General Electric (GE) acquired Enron Wind last year to create GE Wind Energy, a subsidiary that is now the largest wind turbine producer in the United States.

"But there's no way to invest [only] in that subsidiary," Ms. Real de Azua told SocialFunds.com.

GE fails to pass many SRI military, nuclear, and environmental screens, and its excessive CEO compensation concerns corporate governance advocates.

"If you really want wind in your portfolio, you need to go overseas," said Ms. Real de Azua.

Portfolio 21 (PORTX), an SRI mutual fund managed by Portland, Oregon-based Progressive Investment Management, does just that.

"Our approach to the volatility and risk associated with such an immature industry is to identify one or two companies in the sector that we really want to bet on because we feel they are positioned well to be survivors as the industry matures," Progressive Investment Management Chair Carsten Henningsen told SocialFunds.com.

"In wind, it's going to be Vestas (VWSYF.PK) and NEG Micon (NEGMF.PK)," said Mr. Henningsen.

Vestas, the world's largest wind turbine manufacturer, and NEG Micon are both based in Denmark, as is Bonus (BONU.CO).
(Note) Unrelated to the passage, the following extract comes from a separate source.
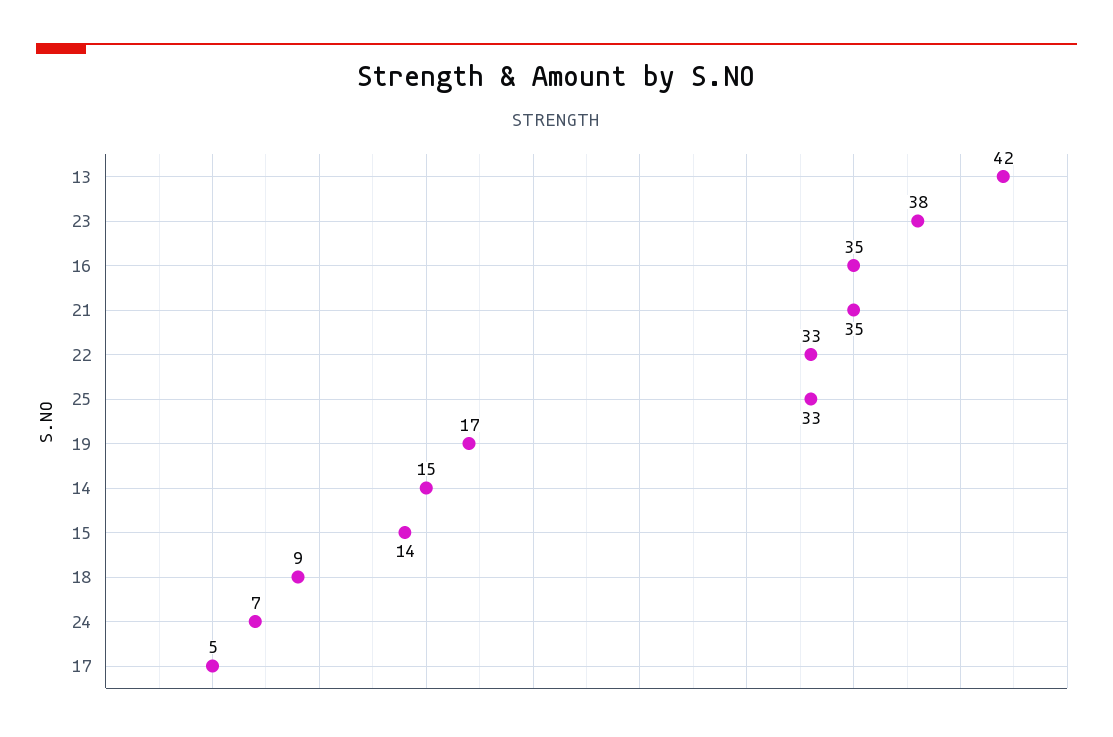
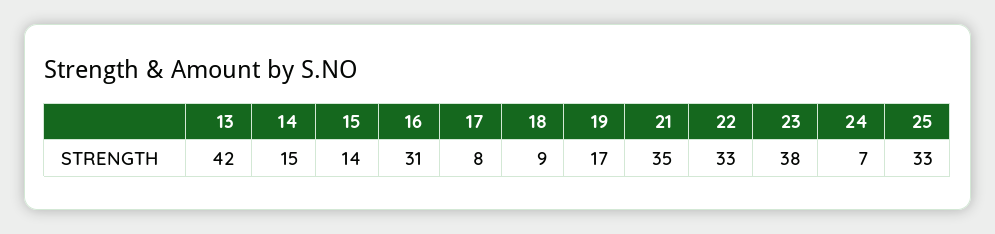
16: 35 -> 31
17: 5 -> 8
The German wind market is by far the largest in the world and includes Enercon (ENDC.PK) and Nordex (NRDXF.PK).

"Everyone keeps expecting the German market to level off, but it doesn't," said Ms. Real de Azua.

International investing can be tricky, however, as many foreign companies do not list on U.S. stock exchanges. On the other hand, investors can purchase the stock of foreign companies such as Vestas and NEG Micon "over-the-counter" (OTC) in the currency of the host nation.

Inconsistent wind-energy incentives in the U.S. have made it a challenge for foreign and domestic companies to operate in this country. However, Gamesa (GAM.MC) is expanding beyond its home market in Spain and entering the U.S. market.

"They're partnering with a U.S. firm to look into developing projects," said Ms. Real de Azua. "If there's enough of a stable political environment regarding the production tax credit for wind energy, they're likely to open a manufacturing facility in the U.S."

The U.S. government established the wind energy production tax credit (PTC) in 1992 to create financial incentives for wind energy projects. However, the PTC has been allowed to expire twice in the last half-decade and is set to expire again at the end of 2003. Wind energy projects are racing to get up and running before then in order to get the tax credit for the first ten years of a project's operation.

"You can be sure that 2004 is going to be slow for wind energy in the United States unless we get an extension fairly early on in the year," said Ms. Real de Azua.